Principle:Apache Druid Streaming Source Configuration
| Knowledge Sources | |
|---|---|
| Domains | Streaming_Ingestion, Data_Sampling |
| Last Updated | 2026-02-10 00:00 GMT |
Overview
A streaming-specific source configuration principle that establishes connectivity to message brokers (Kafka, Kinesis, Azure Event Hubs) and retrieves sample streaming data.
Description
Streaming Source Configuration is the entry point for creating streaming ingestion supervisors. Unlike batch sources that read finite files, streaming sources connect to continuously flowing message brokers. The configuration includes:
- Kafka: Bootstrap servers, topic, consumer properties (security protocol, SASL config)

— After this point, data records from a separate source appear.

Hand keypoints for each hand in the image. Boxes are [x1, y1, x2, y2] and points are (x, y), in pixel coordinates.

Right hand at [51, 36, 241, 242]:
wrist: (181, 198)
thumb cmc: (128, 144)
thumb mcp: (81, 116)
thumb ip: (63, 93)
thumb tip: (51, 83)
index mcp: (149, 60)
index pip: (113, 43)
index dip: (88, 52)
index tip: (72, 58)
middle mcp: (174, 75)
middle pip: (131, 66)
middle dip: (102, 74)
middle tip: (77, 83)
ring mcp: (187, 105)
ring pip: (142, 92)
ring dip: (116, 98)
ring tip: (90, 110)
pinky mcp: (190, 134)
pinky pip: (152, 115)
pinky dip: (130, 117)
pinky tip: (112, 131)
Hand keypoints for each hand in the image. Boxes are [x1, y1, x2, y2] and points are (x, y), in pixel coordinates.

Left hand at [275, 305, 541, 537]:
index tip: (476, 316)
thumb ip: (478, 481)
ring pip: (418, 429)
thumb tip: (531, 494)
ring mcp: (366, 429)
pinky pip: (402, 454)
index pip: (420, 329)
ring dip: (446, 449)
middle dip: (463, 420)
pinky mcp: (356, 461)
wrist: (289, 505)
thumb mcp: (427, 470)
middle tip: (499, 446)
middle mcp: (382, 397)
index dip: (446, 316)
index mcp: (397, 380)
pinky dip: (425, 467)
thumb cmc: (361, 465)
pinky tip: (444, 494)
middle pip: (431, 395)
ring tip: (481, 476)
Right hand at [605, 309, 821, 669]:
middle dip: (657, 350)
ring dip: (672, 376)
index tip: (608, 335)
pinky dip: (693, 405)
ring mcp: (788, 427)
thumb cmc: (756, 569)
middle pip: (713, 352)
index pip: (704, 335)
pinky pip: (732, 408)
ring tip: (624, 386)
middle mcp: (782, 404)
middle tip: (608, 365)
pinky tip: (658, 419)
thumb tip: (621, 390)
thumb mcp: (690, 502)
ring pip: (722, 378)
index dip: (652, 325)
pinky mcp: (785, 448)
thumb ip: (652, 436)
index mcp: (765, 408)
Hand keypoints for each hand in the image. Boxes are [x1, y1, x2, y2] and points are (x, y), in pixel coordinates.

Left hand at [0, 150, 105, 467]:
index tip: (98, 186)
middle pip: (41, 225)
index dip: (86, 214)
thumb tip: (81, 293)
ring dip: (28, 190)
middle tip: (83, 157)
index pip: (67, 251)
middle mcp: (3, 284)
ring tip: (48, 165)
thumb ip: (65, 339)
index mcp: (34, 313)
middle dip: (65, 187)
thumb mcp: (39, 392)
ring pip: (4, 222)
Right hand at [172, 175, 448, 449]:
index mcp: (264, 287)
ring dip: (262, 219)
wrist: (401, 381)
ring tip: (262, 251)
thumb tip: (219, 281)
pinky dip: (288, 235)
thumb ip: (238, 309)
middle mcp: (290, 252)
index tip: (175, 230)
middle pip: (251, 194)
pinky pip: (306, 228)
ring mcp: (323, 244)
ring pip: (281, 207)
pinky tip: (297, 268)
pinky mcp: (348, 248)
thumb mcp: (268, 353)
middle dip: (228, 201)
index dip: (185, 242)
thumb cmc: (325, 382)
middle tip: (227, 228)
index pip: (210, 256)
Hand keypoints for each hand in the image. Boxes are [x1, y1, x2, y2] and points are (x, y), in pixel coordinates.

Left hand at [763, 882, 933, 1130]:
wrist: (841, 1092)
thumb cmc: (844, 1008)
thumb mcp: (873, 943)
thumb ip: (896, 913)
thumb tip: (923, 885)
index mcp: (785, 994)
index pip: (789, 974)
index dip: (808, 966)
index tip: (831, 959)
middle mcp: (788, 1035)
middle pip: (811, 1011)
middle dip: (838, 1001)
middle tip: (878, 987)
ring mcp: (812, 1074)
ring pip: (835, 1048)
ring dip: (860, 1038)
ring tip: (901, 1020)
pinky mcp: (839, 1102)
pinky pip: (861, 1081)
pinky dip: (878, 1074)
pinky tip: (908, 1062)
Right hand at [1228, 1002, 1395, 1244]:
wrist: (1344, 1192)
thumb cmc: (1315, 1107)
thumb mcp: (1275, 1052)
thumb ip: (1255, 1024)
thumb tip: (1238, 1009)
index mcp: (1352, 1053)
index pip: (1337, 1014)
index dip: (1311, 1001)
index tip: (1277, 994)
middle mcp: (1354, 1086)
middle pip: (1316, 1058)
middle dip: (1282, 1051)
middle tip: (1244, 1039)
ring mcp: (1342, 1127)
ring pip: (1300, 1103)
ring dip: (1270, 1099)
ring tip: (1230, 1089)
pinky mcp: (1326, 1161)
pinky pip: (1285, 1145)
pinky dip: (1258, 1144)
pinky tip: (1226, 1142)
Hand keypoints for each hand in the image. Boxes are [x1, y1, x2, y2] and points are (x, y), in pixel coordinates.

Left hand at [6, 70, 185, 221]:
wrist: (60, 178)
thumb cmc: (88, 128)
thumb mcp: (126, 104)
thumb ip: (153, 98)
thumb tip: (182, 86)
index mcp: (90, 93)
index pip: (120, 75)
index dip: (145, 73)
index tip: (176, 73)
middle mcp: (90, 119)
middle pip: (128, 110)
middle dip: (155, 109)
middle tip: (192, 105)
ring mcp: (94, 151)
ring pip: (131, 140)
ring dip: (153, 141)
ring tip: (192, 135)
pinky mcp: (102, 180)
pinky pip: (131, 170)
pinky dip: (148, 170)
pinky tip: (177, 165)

- Kinesis: AWS endpoint, stream name, region, access key/secret
- Azure Event Hubs: Uses Kafka protocol with SASL_SSL/PLAIN authentication
The sampler API reads a small batch of messages from the stream to preview the data format. Streaming sources also support metadata column parsing — extracting Kafka timestamps, headers, keys, or Kinesis partition keys as additional columns.
Usage
Use this principle at the start of any streaming ingestion supervisor creation workflow. It is functionally similar to the batch Source Connection principle but with streaming-specific connection parameters and metadata options.
Theoretical Basis
Streaming source configuration follows a broker sample-and-preview pattern:
Streaming connection:
Kafka: { bootstrap.servers, topic, consumerProperties }
Kinesis: { endpoint, stream, region, awsAccessKeyId, awsSecretAccessKey }
Sample request:
sampleForConnect(spec, sampleStrategy) → POST /druid/indexer/v1/sampler
Uses streaming-specific input format wrappers:
Kafka: { type: 'kafka', valueFormat: { type: 'regex', pattern: '(.*)' } }
Kinesis: { type: 'kinesis', valueFormat: { type: 'regex', pattern: '(.*)' } }
Metadata columns (optional):
Kafka: kafka.timestamp, kafka.header.*, kafka.key
Kinesis: kinesis.partitionKey, kinesis.timestamp